White space coverage: the percentage of high-priority uncovered outlets activated over a defined period. 

Tracking these KPIs consistently requires the right data infrastructure: a live outlet database to define the market (check our Location Database), SFA tools to capture field data on every visit (check our Salesmapp), and market monitoring to detect changes before they affect performance.

Roamler supports major brands in their on-trade development

From market mapping to field activation, Roamler provide the outlet data, SFA tools, and execution intelligence to build and scale their on-trade presence across Europe. Contact us to know more!

Some frequently asked questions

Distribution strategy is one component of a route to market strategy. Distribution covers how products physically reach the outlet. Route to market is broader: it encompasses market definition, outlet segmentation and prioritisation, the distribution model, activation standards, and performance measurement. In the on-trade, the most common mistake is treating route to market as purely a distribution question, focusing on logistics and coverage while neglecting segmentation, activation quality, and measurement.

The most important metrics are numeric distribution (the percentage of target outlets where the brand is listed), activation quality score (how well each outlet meets the brand’s activation standards), rate of sale (volume per outlet per period), and white space coverage (the percentage of priority uncovered outlets activated over time).

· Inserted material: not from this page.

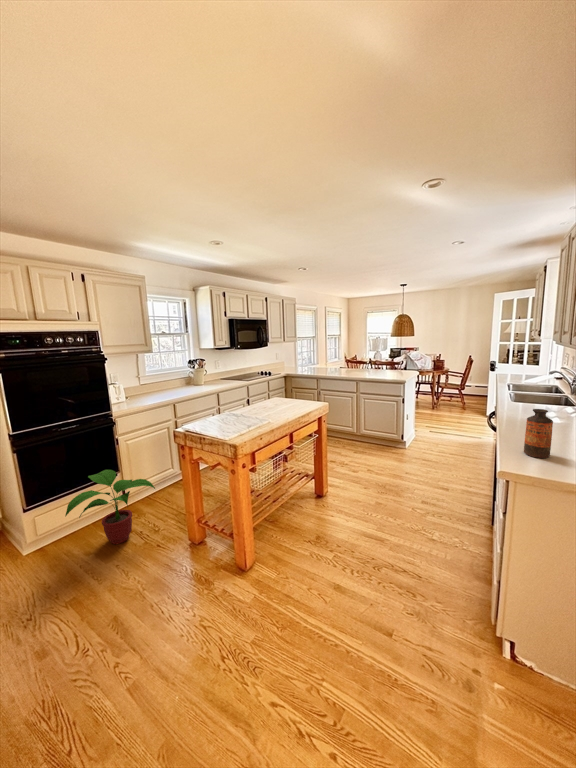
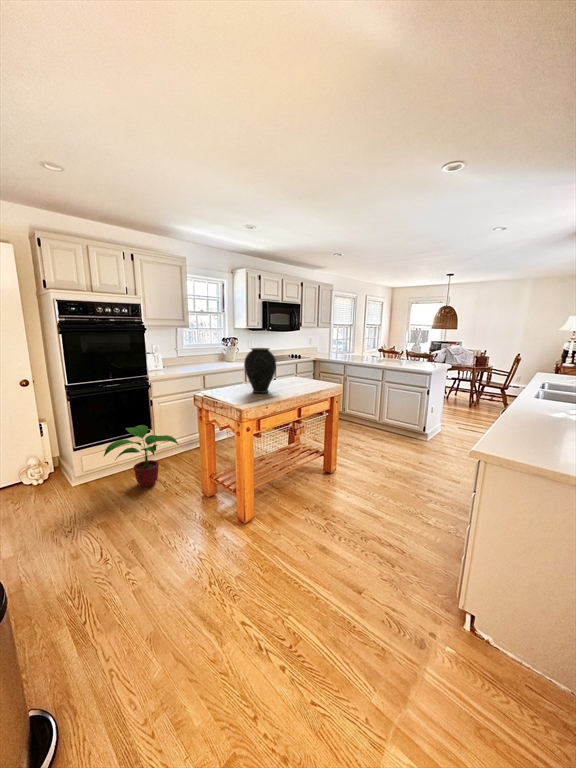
vase: none [229,372,264,423] -> present [244,348,276,393]
bottle: present [524,409,553,458] -> none [507,396,538,445]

At minimum, annually, aligned with commercial planning cycles. In practice, the outlet universe and competitive landscape change fast enough to warrant more frequent review of specific components. The outlet segmentation and prioritisation model should be refreshed whenever significant market shifts occur: a new outlet format emerging rapidly, a competitor activating aggressively in a previously underdeveloped segment, or a change in the brand’s own portfolio or positioning. A live outlet database, like Roamler Location Database, makes this continuous review possible without requiring a full strategic reset each time.